Today, we're embarking on a journey to understand polynomials. Polynomials are fundamental in algebra, and mastering the vocabulary is the first step to success. We'll cover degrees, terms, coefficients, and how to put these expressions in their proper order. Get ready to boost your math skills!

Key Vocabulary

  • Monomial: A number, a variable, or a product of numbers and variables with whole-number exponents.
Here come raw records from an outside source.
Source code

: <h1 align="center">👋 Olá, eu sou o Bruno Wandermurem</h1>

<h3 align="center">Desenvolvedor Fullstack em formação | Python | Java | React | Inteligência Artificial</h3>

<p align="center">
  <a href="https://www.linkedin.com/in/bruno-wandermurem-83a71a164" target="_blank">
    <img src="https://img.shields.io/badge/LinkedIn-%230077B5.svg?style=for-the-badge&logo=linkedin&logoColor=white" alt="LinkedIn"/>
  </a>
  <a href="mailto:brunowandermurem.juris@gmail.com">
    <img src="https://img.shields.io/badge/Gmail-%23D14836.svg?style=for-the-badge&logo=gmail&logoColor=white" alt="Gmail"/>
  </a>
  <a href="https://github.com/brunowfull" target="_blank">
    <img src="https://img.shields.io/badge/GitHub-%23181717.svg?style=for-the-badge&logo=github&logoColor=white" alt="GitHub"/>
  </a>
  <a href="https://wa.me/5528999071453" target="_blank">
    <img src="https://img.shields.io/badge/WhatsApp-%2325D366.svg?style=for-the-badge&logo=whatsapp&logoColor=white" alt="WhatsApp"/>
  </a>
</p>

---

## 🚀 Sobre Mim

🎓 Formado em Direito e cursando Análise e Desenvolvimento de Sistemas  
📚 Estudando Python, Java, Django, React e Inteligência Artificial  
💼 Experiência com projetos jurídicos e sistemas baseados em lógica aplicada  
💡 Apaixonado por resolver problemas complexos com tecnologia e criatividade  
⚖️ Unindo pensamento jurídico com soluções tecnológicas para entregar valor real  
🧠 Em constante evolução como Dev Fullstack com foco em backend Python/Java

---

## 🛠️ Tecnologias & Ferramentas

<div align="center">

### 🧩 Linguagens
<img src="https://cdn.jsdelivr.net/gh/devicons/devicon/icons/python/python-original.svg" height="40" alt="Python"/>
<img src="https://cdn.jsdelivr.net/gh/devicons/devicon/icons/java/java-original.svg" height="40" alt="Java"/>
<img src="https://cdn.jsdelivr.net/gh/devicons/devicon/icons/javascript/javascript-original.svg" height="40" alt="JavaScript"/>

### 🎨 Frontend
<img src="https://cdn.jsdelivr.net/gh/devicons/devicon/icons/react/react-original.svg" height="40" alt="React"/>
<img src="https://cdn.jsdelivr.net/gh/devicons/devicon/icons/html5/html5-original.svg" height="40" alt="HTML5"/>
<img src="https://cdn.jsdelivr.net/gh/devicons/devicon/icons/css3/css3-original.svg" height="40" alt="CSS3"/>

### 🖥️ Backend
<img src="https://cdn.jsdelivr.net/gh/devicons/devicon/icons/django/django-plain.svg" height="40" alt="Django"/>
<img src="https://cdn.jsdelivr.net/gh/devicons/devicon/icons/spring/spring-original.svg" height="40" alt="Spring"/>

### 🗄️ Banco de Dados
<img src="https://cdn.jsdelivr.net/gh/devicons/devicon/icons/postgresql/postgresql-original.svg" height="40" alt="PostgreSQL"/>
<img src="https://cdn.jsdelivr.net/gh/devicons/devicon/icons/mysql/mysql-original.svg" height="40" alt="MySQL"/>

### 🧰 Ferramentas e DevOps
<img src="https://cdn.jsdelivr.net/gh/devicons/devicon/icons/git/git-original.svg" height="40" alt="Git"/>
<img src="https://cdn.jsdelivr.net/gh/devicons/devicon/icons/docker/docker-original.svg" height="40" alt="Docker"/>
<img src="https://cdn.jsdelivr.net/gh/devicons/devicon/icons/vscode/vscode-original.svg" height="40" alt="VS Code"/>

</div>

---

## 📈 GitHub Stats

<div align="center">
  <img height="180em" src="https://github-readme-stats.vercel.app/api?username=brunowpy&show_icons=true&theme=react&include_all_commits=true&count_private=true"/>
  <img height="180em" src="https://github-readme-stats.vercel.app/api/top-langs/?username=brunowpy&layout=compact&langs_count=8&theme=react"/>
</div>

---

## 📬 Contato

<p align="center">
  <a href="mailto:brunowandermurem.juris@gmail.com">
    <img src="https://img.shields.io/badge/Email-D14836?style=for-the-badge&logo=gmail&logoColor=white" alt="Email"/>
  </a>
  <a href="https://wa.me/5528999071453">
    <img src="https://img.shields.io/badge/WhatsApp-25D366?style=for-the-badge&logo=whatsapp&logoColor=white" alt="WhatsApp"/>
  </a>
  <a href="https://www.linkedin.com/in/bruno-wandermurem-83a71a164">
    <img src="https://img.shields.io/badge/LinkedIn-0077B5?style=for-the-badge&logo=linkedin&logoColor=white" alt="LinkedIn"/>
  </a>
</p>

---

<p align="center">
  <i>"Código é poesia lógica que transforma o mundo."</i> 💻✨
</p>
Examples: $5$, $x$, $-7xy$, $0.5x^4$
  • Polynomial: A monomial or the sum or difference of monomials.
  • Term: Parts of an expression that are being added or subtracted.
  • Coefficient: The numerical factor of a term. For example, in the term $4x^3$, the coefficient is $4$.
  • Degree of a Monomial: The sum of the exponents of the variables in the monomial. A constant has a degree of 0. For example, the degree of $4p^4q^3$ is $4+3=7$.
  • Degree of a Polynomial: The highest degree of any term in the polynomial.
  • Standard Form of a Polynomial: A polynomial with one variable written with the terms in order from greatest degree to least degree.
  • Leading Coefficient: When a polynomial is in standard form, the coefficient of the first term.

Examples

Finding the Degree of a Monomial

Let's find the degree of a few monomials:

  • $4p^4q^3$: The degree is $4 + 3 = 7$.
  • $7ed$: The degree is $1 + 1 = 2$.
  • $3$: The degree is $0$.

Finding the Degree of a Polynomial

Now, let's find the degree of some polynomials:

  • $11x^7 + 3x^3$: The degree is $7$ (the highest degree of the terms).
  • $\frac{1}{3}w^2z + \frac{1}{2}z^4 - 5$: The degree is $4$ (the highest degree of the terms).

Writing Polynomials in Standard Form

Let's write a polynomial in standard form and identify the leading coefficient:

Given: $6x - 7x^5 + 4x^2 + 9$

Standard Form: $-7x^5 + 4x^2 + 6x + 9$

Leading Coefficient: $-7$

Classifying Polynomials

Polynomials can be classified by their degree and number of terms:

  • Degree 0: Constant (e.g., $6$)
  • Degree 1: Linear (e.g., $-2x$)
  • Degree 2: Quadratic (e.g., $18x^2 - 12x + 5$)
  • Degree 3: Cubic (e.g., $5n^3 + 4n$)
  • 1 Term: Monomial
  • 2 Terms: Binomial
  • 3 Terms: Trinomial
  • 4 or More Terms: Polynomial

Homework

Complete the worksheet to practice these concepts. Remember, understanding these fundamentals will set you up for success in more advanced algebra topics. Keep practicing, and don't hesitate to ask questions!